Incumbent managements are overwhelmed - for example, private equity firms in year two of a four-year deal, where the market has crashed, there is no exit route in sight and the staff are desperately demotivated. The problem with this market is you can't sell anything - you are better off trying to weather the storm."

Xsequor - named after a corruption of the Latin word "Exsequor", meaning to fulfil or accomplish - will focus on ensuring analysis translates into action. The privately funded company so far has five clients on its books - although all have signed non-disclosure agreements - and it will look beyond media companies to work with any firms that are about "brands, IP and culture", such as government departments.

McCulloch has witnessed the approach where an army of graduates storm in with their laptops and exit leaving management with a sterile PowerPoint presentation and a large bill, and insists his approach will be less of a blitzkrieg. He says: "That is just cost-cutting. If the business is in change, you can rarely shrink your way to growth."
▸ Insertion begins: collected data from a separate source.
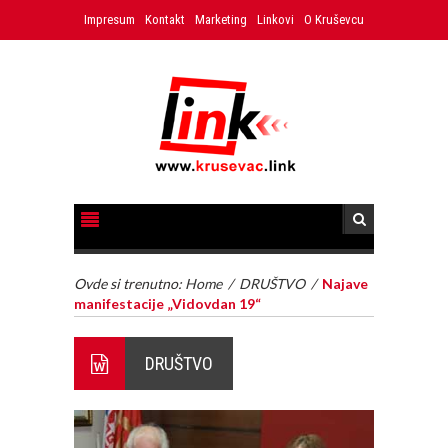
Impresum
Kontakt
Marketing
Linkovi
O Kruševcu
Ovde si trenutno:
Home
/
DRUŠTVO
/
Najave
manifestacije „Vidovdan 19“
DRUŠTVO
Xsequor will outsource the analysis to firms such as Boston Consulting, McKinsey and OC&C - with which Xsequor shares office space - and concentrate on working with board members to ensure the recommendations are implemented, calling in external regulatory, legal and HR specialists as each project requires.

Good discipline
Some may question the team's credentials for restructuring and realigning businesses, but McCulloch claims the pressure he was under at ITV, where he worked on strategies such as the merger of Carlton and Granada and creating new revenue streams from Granada Broadband, was "a good discipline". He says: "The deals we did had to be completed by a certain set of [financial] results and the City knew the timetable - there was nowhere to hide."

Furthermore, he believes that because the spate of company restructures is driven by external pressures - forced change, rather than debt-driven change - calling in outside help is a necessity, not an option. He says: "We are helping people have a good war. If managements keep resolving issues as they arise week by week, the pace will increase to the point where they can't run fast enough."

McCulloch earned a reputation as one of the industry's toughest traders while at ITV, but even he is scared by estimates that the UK's national debt will not rectify itself for 23 years.

Spelling it out in black and white, he says: "This market makes change happen, because if change doesn't happen, companies go bust."

CV

2009 Co-founder, Xsequor
2007 Consultant and adviser on the Digital Britain Steering Board
2005 Commercial director, ITV
2003 Managing director/chief operating officer, ITV Broadcast
2001 Operations director Granada Broadcasting
1999 Commercial director Granada Broadband
1994 Operations director Granada Enterprises
1980 Sales assistant, rising to agency sales director, LWT
1978 Salesman, Guy Salmon

Family Lives in Surrey with partner Alison and two children: Maisie, 13, and Florence, 10
Desert island media The Times, Britain's Got Talent, iPod

McCulloch on...

Contract rights renewal: CRR is working against the interests of viewers and advertisers. There are many technical areas where it has fossilised things as though it is 2003, and it has dampened the whole market. The unintended consequence of having CRR in place for so long is that it is damaging the content and is not serving consumers - it is starting to work against the interests of the market.
ITV's scaled-back regional output:
This is a real shame, because ITV is the only network you can buy regional TV on. People sneer at regional TV as being second class and amateur, but it is a key strength of ITV and should be protected. There are clearly issues around funding regional television and, if the market can't sustain it, something needs to fill the gap.
Product placement:
It was an extraordinary decision by the Government to ban it. Product placement is already here - in all the acquired programming, on Formula 1 and on football. When it is too obvious, it doesn't work anyway, because the viewer thinks it looks out of place.